In this final example, which involves the second round CASD-NMR target protein HR6470A, the input data to the framework were the raw 13C- and 15N-filtered NOESY spectra and the chemical shift assignments provided for the competition. The NMRFAM-SDF workflow for this example is shown in Fig. 16.

Fig. 16
figure 16

NMRFAM-SDF workflow for CASD-NMR target protein HR6470A. In this workflow, ARECA was used to validate the chemical shift assignments, Ponderosa Client was used for peak picking of the NOESY spectra and also submitting the input files to the Ponderosa Server for structure calculations, and Ponderosa Analyzer was used to validate the structure

Steps 1 and 2 (Peak lists and assignments): The raw 13C- and 15N-filtered NOESY spectra and the chemical shift assignments of protein HR6470A were used as the inputs to the framework. Ponderosa Client was used to peak-pick the spectra.

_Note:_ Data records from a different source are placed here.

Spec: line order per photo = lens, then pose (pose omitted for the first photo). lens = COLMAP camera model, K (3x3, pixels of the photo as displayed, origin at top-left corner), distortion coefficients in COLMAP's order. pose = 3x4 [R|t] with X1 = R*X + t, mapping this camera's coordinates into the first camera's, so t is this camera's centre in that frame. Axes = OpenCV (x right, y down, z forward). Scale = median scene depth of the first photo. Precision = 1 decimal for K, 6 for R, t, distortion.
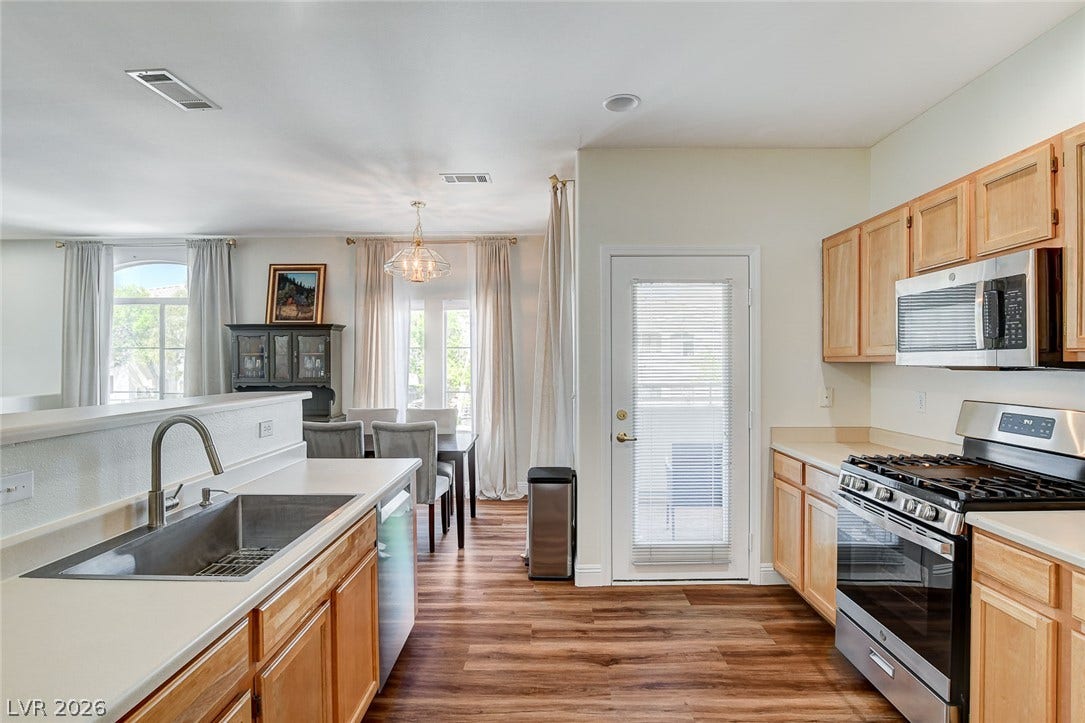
lens RADIAL K [[552.3, 0, 538.4], [0, 552.3, 363.9], [0, 0, 1]] dist [-0.027451, 0.006897]
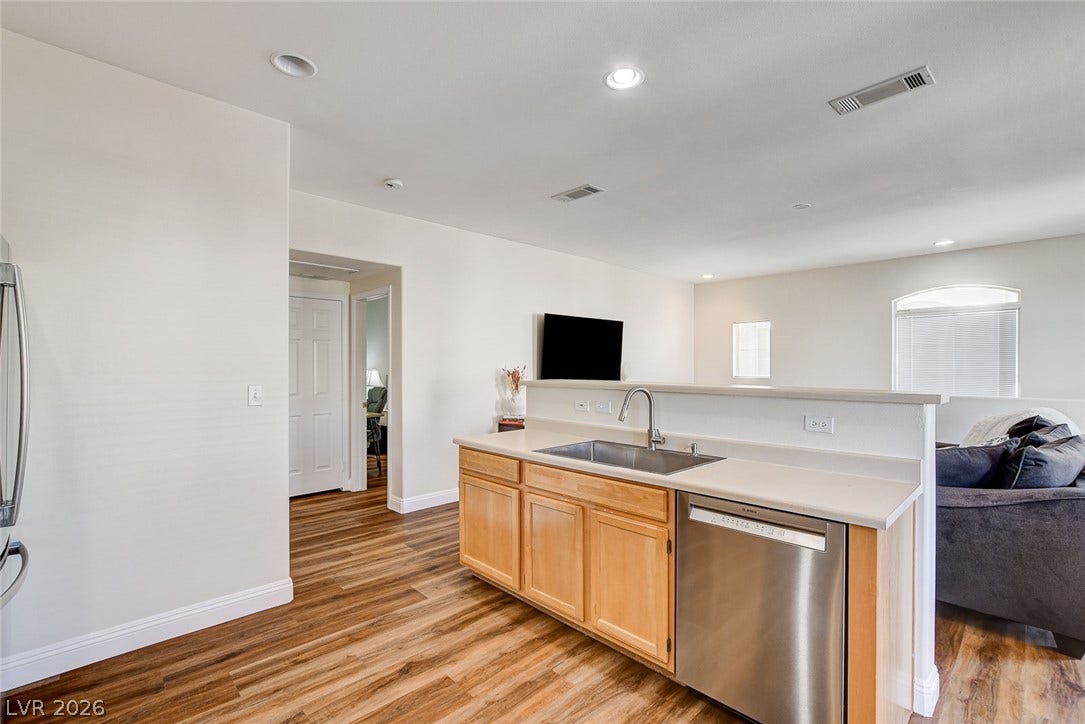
lens RADIAL K [[492.8, 0, 547.1], [0, 492.8, 361.0], [0, 0, 1]] dist [-0.009783, -0.002091]
pose [[-0.696885, -0.004499, -0.717169, 0.341482], [-0.002803, 0.999990, -0.003550, 0.008352], [0.717178, -0.000464, -0.696890, 0.930725]]
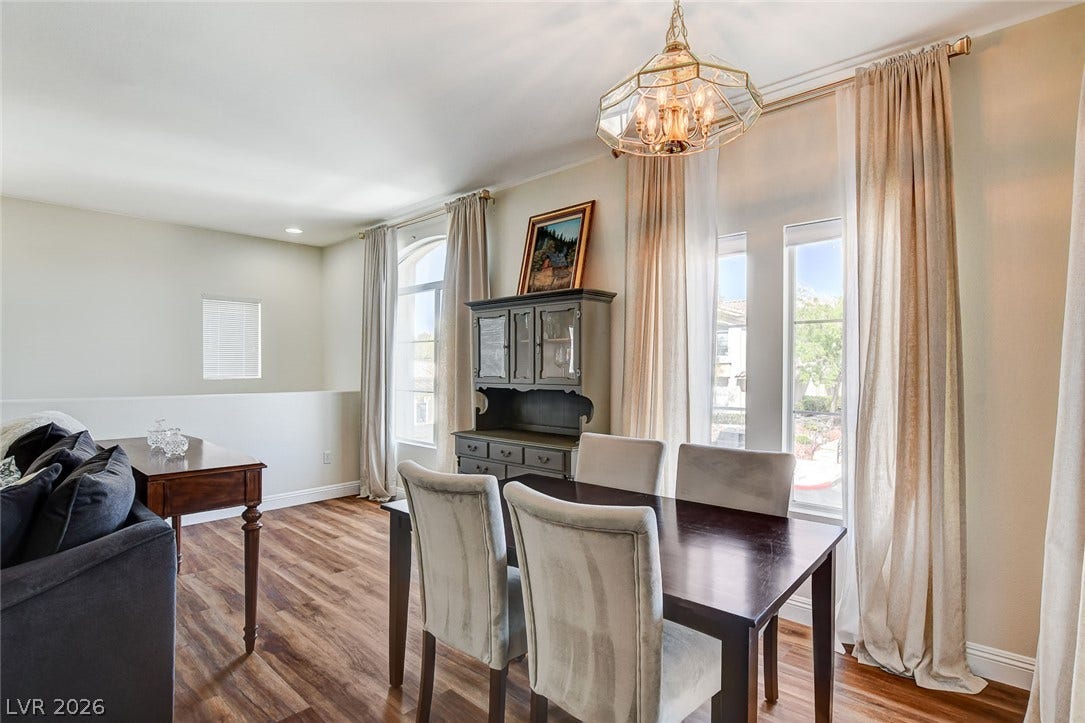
lens RADIAL K [[539.7, 0, 535.7], [0, 539.7, 369.8], [0, 0, 1]] dist [-0.036809, 0.002551]
pose [[0.748539, 0.006890, -0.663055, -0.037770], [-0.011403, 0.999932, -0.002482, 0.030032], [0.662993, 0.009419, 0.748567, 0.855477]]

Step 3 (Validation with ARECA): The ARECA package was used to validate the assignments against the NOESY peak lists. ARECA reported only 6 assignments (0.70 %) with low probability, which is considered within the acceptable range (fewer than 5 % of the total number of assigned atoms); therefore, the quality of the chemical shifts assignments was considered to be satisfactory.

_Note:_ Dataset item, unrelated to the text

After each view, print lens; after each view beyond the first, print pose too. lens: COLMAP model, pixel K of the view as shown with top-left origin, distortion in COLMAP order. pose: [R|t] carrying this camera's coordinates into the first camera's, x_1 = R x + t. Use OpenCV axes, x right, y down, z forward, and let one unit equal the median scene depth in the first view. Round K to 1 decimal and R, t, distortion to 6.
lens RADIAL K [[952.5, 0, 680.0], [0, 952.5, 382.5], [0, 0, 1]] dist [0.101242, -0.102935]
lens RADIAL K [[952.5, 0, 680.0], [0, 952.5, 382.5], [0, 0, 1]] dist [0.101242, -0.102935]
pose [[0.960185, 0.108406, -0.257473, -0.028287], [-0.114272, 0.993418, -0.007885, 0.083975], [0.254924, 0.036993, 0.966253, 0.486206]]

Step 4 (Structure calculation with Ponderosa): Ponderosa Client was used to prepare input submitted to PONDEROSA-C/S with the “PONDEROSA refinement option”.

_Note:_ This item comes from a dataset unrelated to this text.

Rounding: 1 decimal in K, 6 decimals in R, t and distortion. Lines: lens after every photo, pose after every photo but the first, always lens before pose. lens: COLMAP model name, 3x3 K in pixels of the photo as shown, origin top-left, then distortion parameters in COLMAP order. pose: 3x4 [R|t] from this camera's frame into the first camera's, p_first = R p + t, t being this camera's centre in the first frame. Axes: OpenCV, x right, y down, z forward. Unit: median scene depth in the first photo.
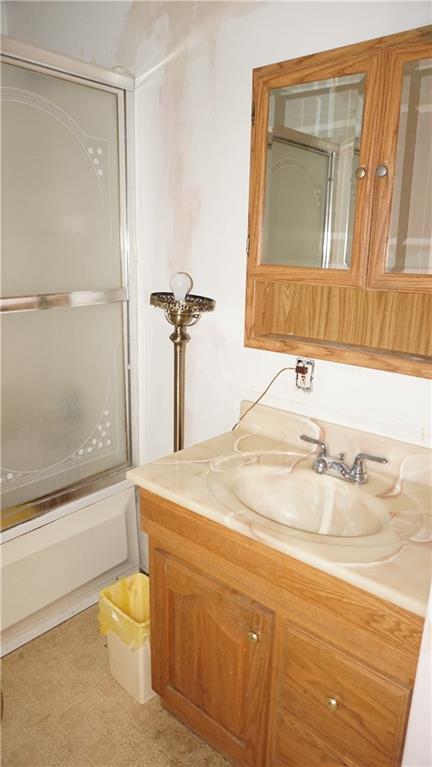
lens RADIAL K [[513.4, 0, 213.7], [0, 513.4, 387.5], [0, 0, 1]] dist [-0.047945, 0.034323]
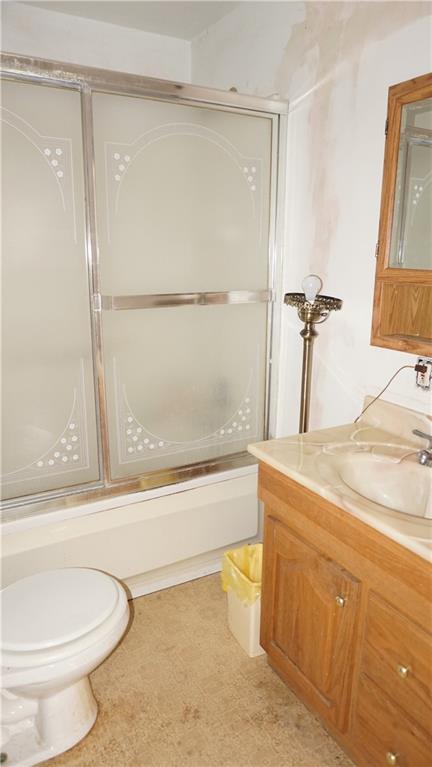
lens RADIAL K [[513.4, 0, 220.1], [0, 513.4, 391.9], [0, 0, 1]] dist [-0.047945, 0.034323]
pose [[0.944907, 0.075099, -0.318607, 0.114243], [-0.077992, 0.996947, 0.003686, 0.039536], [0.317911, 0.021366, 0.947880, -0.110631]]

Step 5 (Structure evaluation with Ponderosa Analyzer): The statistics for structure validation generated with the Ponderosa Analyzer indicated satisfactory results (Table S6); thus the structure was deemed to be acceptable. Comparison of this structure with the manually determined structure (PDB entry 2L9R) resulted in a backbone RMSD of 0.51 Å (Fig. 17).

Fig. 17
figure 17

Superposition of the structure of protein HR6470A calculated by NMRFAM-SDF (green) with the manually determined structure (cyan) deposited as PDB entry 2L9R

Conclusions

The process of protein structure determination by NMR spectroscopy consists of several computationally demanding steps. In order to develop high-throughput methods and to simplify the process into a robust approach for use by non-experts, algorithms for automation of discrete steps have been introduced. To accomplish this goal, the need for a user-friendly approach that includes several practical validation steps is inevitable. We have introduced a framework for the process of protein structure determination (NMRFAM-SDF) that is designed to achieve four goals: (a) to accelerate the structure determination process by removing human intervention, (b) to provide a workflow for fully automated structure determination for well-behaved proteins, (c) to provide unbiased validation tools for every step of the process, (d) to provide user-friendly refinement tools to prevent error propagation in the process. We have shown here that these steps can be assembled into various workflows and used to solve structures of relatively small test proteins labeled uniformly with 13C and 15N. The applicability of this approach to the broader landscape of structure determination remains to be tested thoroughly, although we and others have shown success in using components of the framework, such as PINE and PONDEROSA-C/S, with much larger proteins. Semi-automated inspection and validation tools will be particularly useful for more complex proteins. Additional validation tools are planned, and NMRFAM-SDF will provide a solid foundation for these extensions.